++++ Excerpt provided ++++
GM had told me specifically to only put Mobil1 oil into my engine. Anything else would be a crime 😆. I used penzoil for many years with no issues but there could be a whole debate dedicated to oil brand alone.


----------



## Cruz15 (Mar 17, 2016)

I got hit with a Duramax pickup truck oil change on the invoice! First I asked if they knew what vehicle it was, they say ya its a diesel.A Cruze, I say! They didn't care, new owner. I was like are you people Drunk? I only do supplied oil changes only now. I supply everything. They can only charge labor now. Rip off Central. 
I complained to GM I got a fix but anyway I will never go to that dealer ever again.


----------



## pandrad61 (Jul 8, 2015)

My dealer if I bring in filter and oil charge 15$. Oil is 22 ish at Walmart and 8-13ish at Walmart.


----------



## boraz (Aug 29, 2013)

Barry Allen said:


> Some of it does, and I'm still asking why there is a price difference when I can see the oil is the same price. I can walk into auto parts stores and the oil is the same price. So why are they telling me the parts cost just for the oil is $49 and can't explain what that parts cost is for the Dexos1 or how it is included in that flat price for the Dexos1 oil change?


youre literally confused why dealer prices are higher than online or other stores?


----------



## Barry Allen (Apr 18, 2018)

boraz said:


> youre literally confused why dealer prices are higher than online or other stores?


Yeah, given that their price for a dexos1 oil change for a gasoline engine is cheaper than Wal-mart. $45 at WM, $40 at the dealership. So, if the oil change for a Diesel vehicle is the same at WM, why isn't it maybe slightly more expensive at a dealership?


----------



## boraz (Aug 29, 2013)

Barry Allen said:


> Yeah, given that their price for a dexos1 oil change for a gasoline engine is cheaper than Wal-mart. $45 at WM, $40 at the dealership. So, if the oil change for a Diesel vehicle is the same at WM, why isn't it maybe slightly more expensive at a dealership?


the price elsewhere is of zero relevance


----------



## snowwy66 (Nov 5, 2017)

I pay $30 with tax and change it myself.
++++ Given data ++++
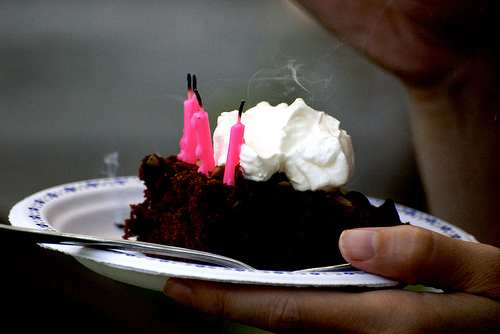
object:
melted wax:
[176, 132, 185, 160]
++++
Work order 1: List each distinct username that appears in a post heading of the forum thread on oil changes, with no repeats.
Work order 2: Print the passage of the forum thread on oil changes between "I complained to" and "8-13ish at Walmart.", inclusive.

Exercise result 1:
Cruz15
pandrad61
boraz
Barry Allen
snowwy66

Exercise result 2:
I complained to GM I got a fix but anyway I will never go to that dealer ever again.


----------



## pandrad61 (Jul 8, 2015)

My dealer if I bring in filter and oil charge 15$. Oil is 22 ish at Walmart and 8-13ish at Walmart.